Младших детей увела к себе знакомая итальянка. Следом за гробом, украшенным венком из кроваво-красных роз, впереди небольшой группы разноплеменных изгнанников, шли Герцен с сыном Сашей и Мария Каспаровна.
Когда подходили к горе, солнце начало садиться, обозначив на небе огромные кровавые полосы, под цвет покрывавшего гроб венка. Очень быстро, по-южному, стемнело, и гроб опустили в могилу уже при свете месяца. А потом они трое немного постояли на вершине, обдуваемые живительным горным ветром, осушавшим слезы. Вокруг, вдоль всей горы, простирался цветущий сад, столь любимый Натали при жизни, а внизу в лучах месяца таинственно сверкало и переливалось агатовой чернотой бездонное и грозящее море.
5
Вечерело. Нужно было спускаться. Но ей не хотелось уходить с этого места, от этой колдовской горы. Гладя его жесткие темные волосы, она шептала:
“До встречи с тобой я не знала, что такое любовь, я была девственницей, хотя у меня были муж и дети… Все, что происходило со мной до сегодняшнего дня, ушло, испарилось, исчезло. Оно было ненастоящее — настоящее началось только сейчас. И это настоящее так прекрасно, что в веках будут слагать песни про нас с тобой, о мой Георг. Мы должны запомнить — и эту гору, и эти деревья над нами, и этот зеленый плющ, что соединил нас. В письмах к тебе я буду рисовать конус — и ты догадаешься, что это наша гора, наша колдовская гора”.
Ее голос, его женственные модуляции были ему приятны. Он не вслушивался в значение слов — его волновали интонации и придыхания. Живой человек в нем на них откликался, в нем пробуждалось страстное неодолимое чувство. Но и мертвый не дремал и продолжал нашептывать: эта женщина влюблена, она почти безумна, но в тебе сохранились остатки разума, и ты не можешь не думать о будущем, о последствиях, о тяжелом пробуждении.

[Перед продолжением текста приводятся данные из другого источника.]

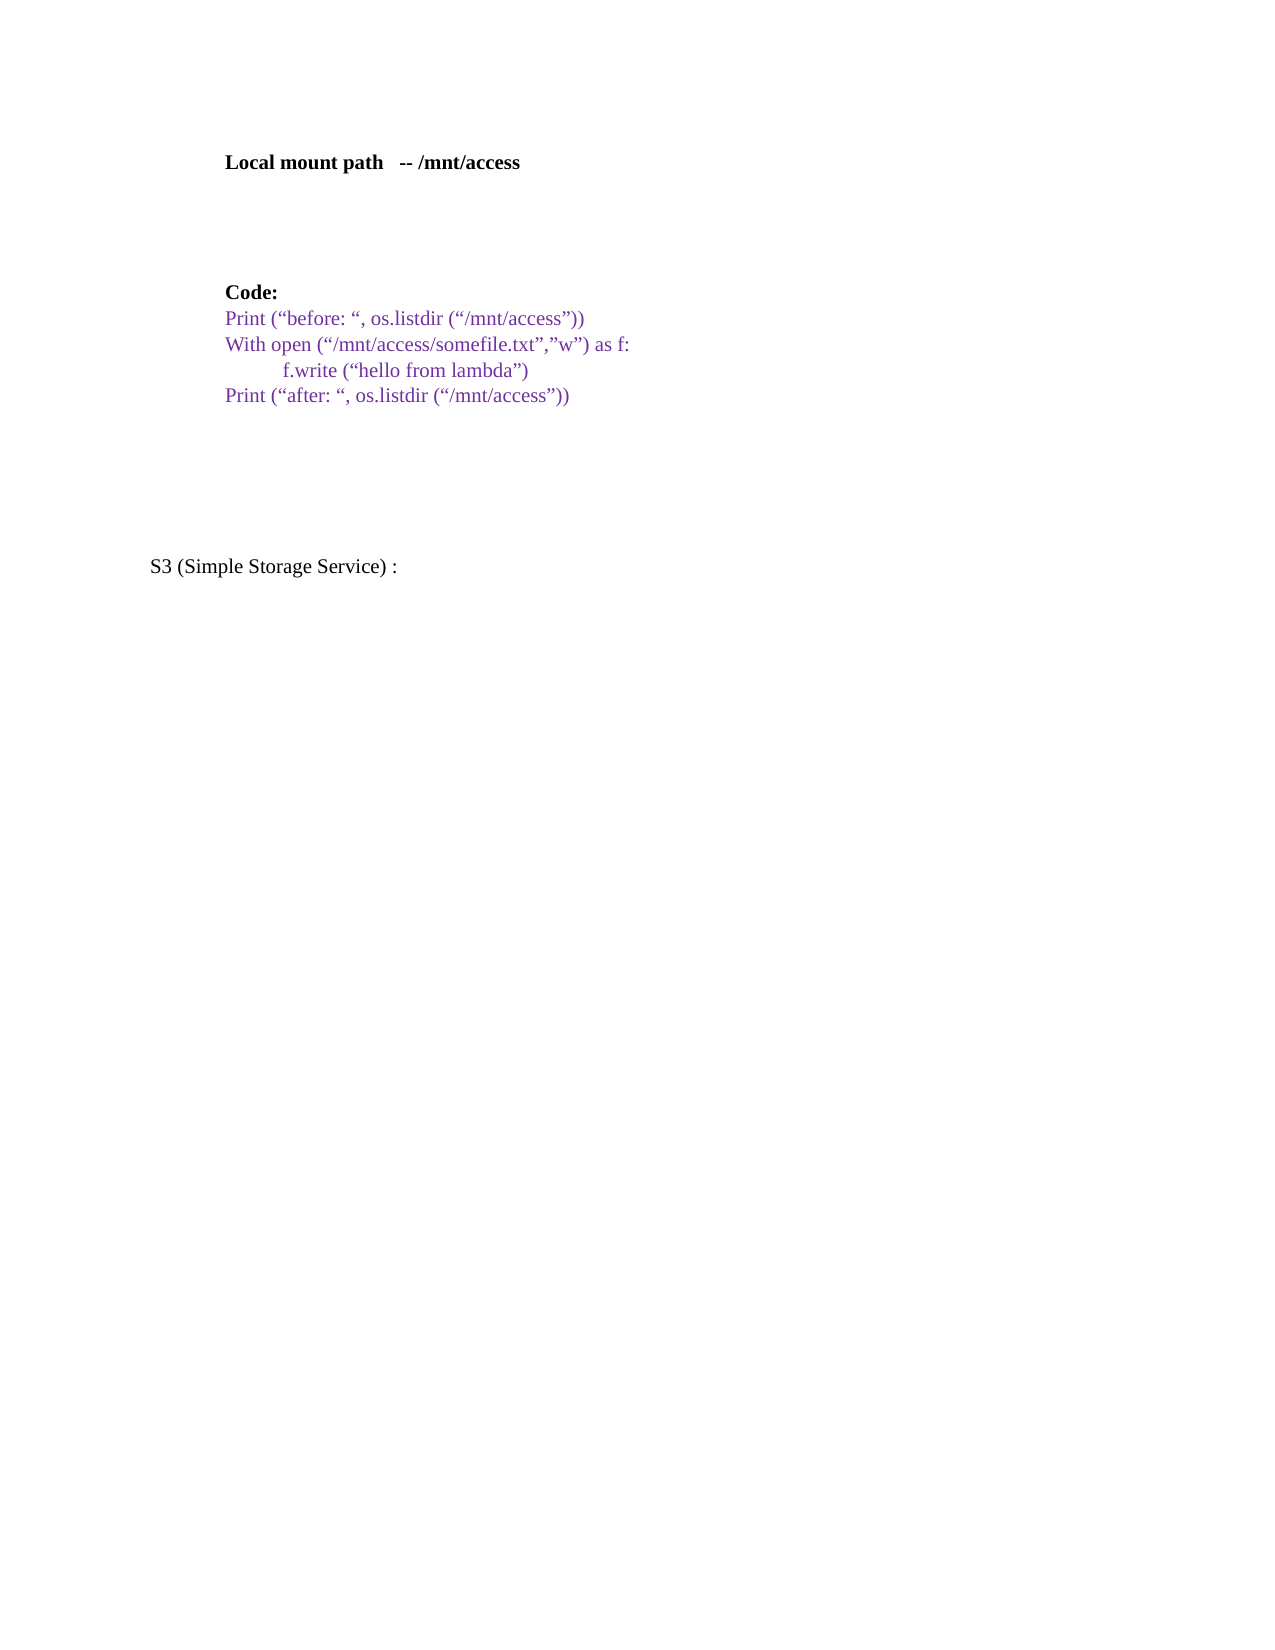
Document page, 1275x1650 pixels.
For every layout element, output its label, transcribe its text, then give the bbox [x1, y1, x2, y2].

И как он ни гнал мертвеца и как ни старался избавиться от его нашептываний, тот упорно наговаривал свои унылые скучные трюизмы, приобретавшие вполне узнаваемые графические очертания коренастой фигуры с крепкой шеей и пристальным, слишком пристальным взглядом. Георг даже заслонялся рукой, чтобы избавиться от наваждения. Фигура, однако, наступала. Спасительная мысль пришла, когда они в закатных солнечных лучах спустились к самому подножию горы. Глядя, как Натали стремительно и безотчетно бежит по тропинке, он подумал: “Эта женщина ведет меня. Она, а не я инициатор движения. Да сбудется же предначертанное”. Ему сразу стало легко. И, догнав Натали, он указал ей на огромные кровавые полосы, обозначенные на закатном небе, и даже прочитал свое стихотворение, посвященное закату.